> _THE TASK_:
Return every line of the data below word for word, including the punctuation.

═════ INFORMATION SUPPLIED ═════

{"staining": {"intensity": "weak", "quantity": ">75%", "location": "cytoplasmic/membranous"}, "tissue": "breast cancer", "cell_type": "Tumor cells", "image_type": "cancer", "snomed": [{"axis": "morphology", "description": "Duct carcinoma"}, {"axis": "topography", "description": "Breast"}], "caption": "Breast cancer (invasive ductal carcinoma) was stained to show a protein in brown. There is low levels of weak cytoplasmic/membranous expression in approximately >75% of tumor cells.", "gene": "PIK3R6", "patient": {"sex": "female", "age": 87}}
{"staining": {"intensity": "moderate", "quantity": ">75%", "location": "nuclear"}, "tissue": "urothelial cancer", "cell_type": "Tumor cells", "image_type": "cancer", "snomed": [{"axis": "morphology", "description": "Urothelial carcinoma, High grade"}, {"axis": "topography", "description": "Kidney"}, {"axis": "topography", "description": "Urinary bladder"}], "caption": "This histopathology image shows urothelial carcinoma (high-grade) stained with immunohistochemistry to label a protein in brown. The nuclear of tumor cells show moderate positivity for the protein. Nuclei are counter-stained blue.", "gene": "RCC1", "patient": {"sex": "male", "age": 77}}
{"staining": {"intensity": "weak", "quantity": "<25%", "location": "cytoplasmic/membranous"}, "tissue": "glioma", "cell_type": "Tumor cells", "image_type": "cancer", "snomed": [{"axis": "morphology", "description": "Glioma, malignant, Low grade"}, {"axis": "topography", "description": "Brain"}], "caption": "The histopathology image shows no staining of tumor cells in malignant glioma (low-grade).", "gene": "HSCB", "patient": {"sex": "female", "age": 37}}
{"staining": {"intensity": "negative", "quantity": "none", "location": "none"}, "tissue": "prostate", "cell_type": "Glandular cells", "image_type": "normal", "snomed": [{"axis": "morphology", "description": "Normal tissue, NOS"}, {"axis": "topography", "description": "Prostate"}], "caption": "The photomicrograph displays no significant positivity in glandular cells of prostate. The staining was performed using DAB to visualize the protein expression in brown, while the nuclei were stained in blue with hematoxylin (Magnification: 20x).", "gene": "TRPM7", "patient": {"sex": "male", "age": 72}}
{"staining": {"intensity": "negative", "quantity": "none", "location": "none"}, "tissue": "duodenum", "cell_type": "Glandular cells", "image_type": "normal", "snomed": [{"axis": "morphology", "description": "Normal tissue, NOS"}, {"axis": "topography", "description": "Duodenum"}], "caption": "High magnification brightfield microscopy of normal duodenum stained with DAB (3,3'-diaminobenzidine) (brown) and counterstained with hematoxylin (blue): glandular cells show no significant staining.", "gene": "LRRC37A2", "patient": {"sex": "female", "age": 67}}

═════

> _EXERCISE RESPONSE_:
{"staining": {"intensity": "weak", "quantity": ">75%", "location": "cytoplasmic/membranous"}, "tissue": "breast cancer", "cell_type": "Tumor cells", "image_type": "cancer", "snomed": [{"axis": "morphology", "description": "Duct carcinoma"}, {"axis": "topography", "description": "Breast"}], "caption": "Breast cancer (invasive ductal carcinoma) was stained to show a protein in brown. There is low levels of weak cytoplasmic/membranous expression in approximately >75% of tumor cells.", "gene": "PIK3R6", "patient": {"sex": "female", "age": 87}}
{"staining": {"intensity": "moderate", "quantity": ">75%", "location": "nuclear"}, "tissue": "urothelial cancer", "cell_type": "Tumor cells", "image_type": "cancer", "snomed": [{"axis": "morphology", "description": "Urothelial carcinoma, High grade"}, {"axis": "topography", "description": "Kidney"}, {"axis": "topography", "description": "Urinary bladder"}], "caption": "This histopathology image shows urothelial carcinoma (high-grade) stained with immunohistochemistry to label a protein in brown. The nuclear of tumor cells show moderate positivity for the protein. Nuclei are counter-stained blue.", "gene": "RCC1", "patient": {"sex": "male", "age": 77}}
{"staining": {"intensity": "weak", "quantity": "<25%", "location": "cytoplasmic/membranous"}, "tissue": "glioma", "cell_type": "Tumor cells", "image_type": "cancer", "snomed": [{"axis": "morphology", "description": "Glioma, malignant, Low grade"}, {"axis": "topography", "description": "Brain"}], "caption": "The histopathology image shows no staining of tumor cells in malignant glioma (low-grade).", "gene": "HSCB", "patient": {"sex": "female", "age": 37}}
{"staining": {"intensity": "negative", "quantity": "none", "location": "none"}, "tissue": "prostate", "cell_type": "Glandular cells", "image_type": "normal", "snomed": [{"axis": "morphology", "description": "Normal tissue, NOS"}, {"axis": "topography", "description": "Prostate"}], "caption": "The photomicrograph displays no significant positivity in glandular cells of prostate. The staining was performed using DAB to visualize the protein expression in brown, while the nuclei were stained in blue with hematoxylin (Magnification: 20x).", "gene": "TRPM7", "patient": {"sex": "male", "age": 72}}
{"staining": {"intensity": "negative", "quantity": "none", "location": "none"}, "tissue": "duodenum", "cell_type": "Glandular cells", "image_type": "normal", "snomed": [{"axis": "morphology", "description": "Normal tissue, NOS"}, {"axis": "topography", "description": "Duodenum"}], "caption": "High magnification brightfield microscopy of normal duodenum stained with DAB (3,3'-diaminobenzidine) (brown) and counterstained with hematoxylin (blue): glandular cells show no significant staining.", "gene": "LRRC37A2", "patient": {"sex": "female", "age": 67}}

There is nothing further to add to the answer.